In the consensus that we want a more civil society than the feisty mix we presently enjoy, there is also general agreement that exemptions must be allowed to essential personnel. People whose professional missions are vital to the well-being of the society cannot be hampered by being required to perform the small niceties.
Our only disagreement is about who these people are. If everyone else is to be required to stop to consider the welfare of others, we need to identify those who have right of way.
Miss Manners has found them willing to speak up and identify themselves. This is no time for modesty. (Besides, they are only claiming importance for performing their jobs, not for themselves personally. And while getting to and from their jobs, of course. And during the recreation that they so badly need in order to be rested to do their jobs.)
Foremost among these emergency workers are, as everyone would agree, people practicing any medical profession. (Miss Manners has applied for an exemption from having to call them health-care providers.) We can't let politeness stand in the way of health.
Doctors have always led the way in demanding exemption from the ordinary standards of politeness, such as keeping appointments, apologizing when running late, addressing people as equals, requesting permission to grab them and refraining from disrupting social and cultural events. It seems only fair to allow these privileges to all others who care for the sick, with doctors retaining the unique privilege of being rude to all who assist them.
What about justice?
Miss Manners is not, of course, petitioning for justice for patients. She refers to those who should be exempt from having to behave properly because they are engaged in the pursuit of justice.
Historically, the legal profession lagged behind in applying for civility exemptions, but it is rapidly catching up. In the modern courtroom, the person who is expected to behave himself is the accused felon.
Law enforcement officers are also pursing justice, so police have traditionally been allowed to practice and require whatever manners they see fit, not necessarily in matching standards. In New York City, right now, they are being told to behave better than law-abiding citizens.
Even some law-defying citizens lay claim to being exempt on the grounds of being engaged in public service. By virtue of their attempts to bring the populace to a higher plane of morality, they claim the necessity of being rude to their fellow citizens.
Miss Manners has heard members of her own august profession of journalism declaim that they cannot be expected to be polite because they are in pursuit of truth.

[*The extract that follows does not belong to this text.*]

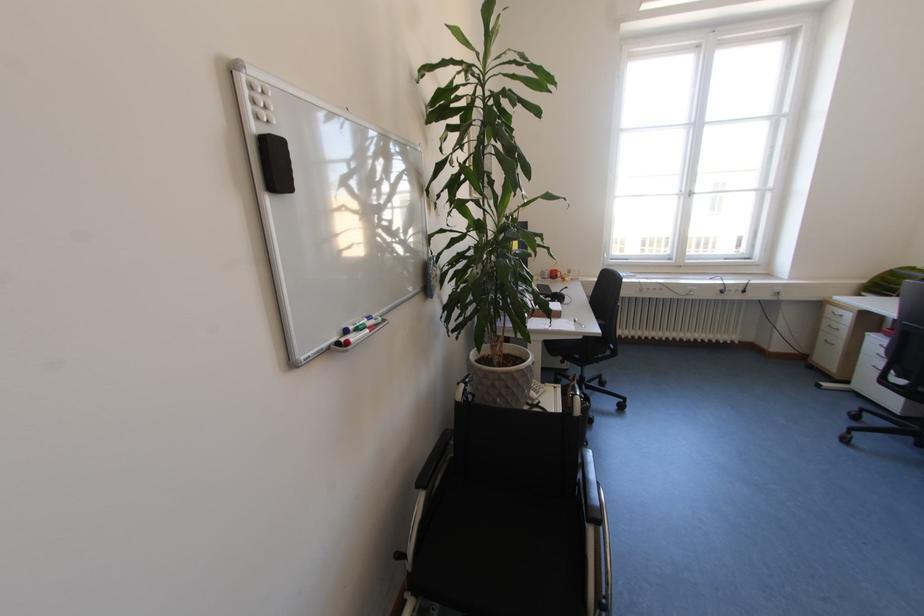
Describe the element at coordinates (503, 552) in the screenshot. I see `a wheelchair sitting surface` at that location.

As we cannot have Justice without Truth, that is where she would begin. But lest she be accused of favoritism, she would not grant this immunity to the entire profession, but only to that part of it actively engaged in introducing into the world that which is most badly needed -- civility. So get out of her way.
No, not really. Etiquette, of all professions, refuses to grant an exception to the requirement of being polite, even while performing a useful social function. For itself and all other professions.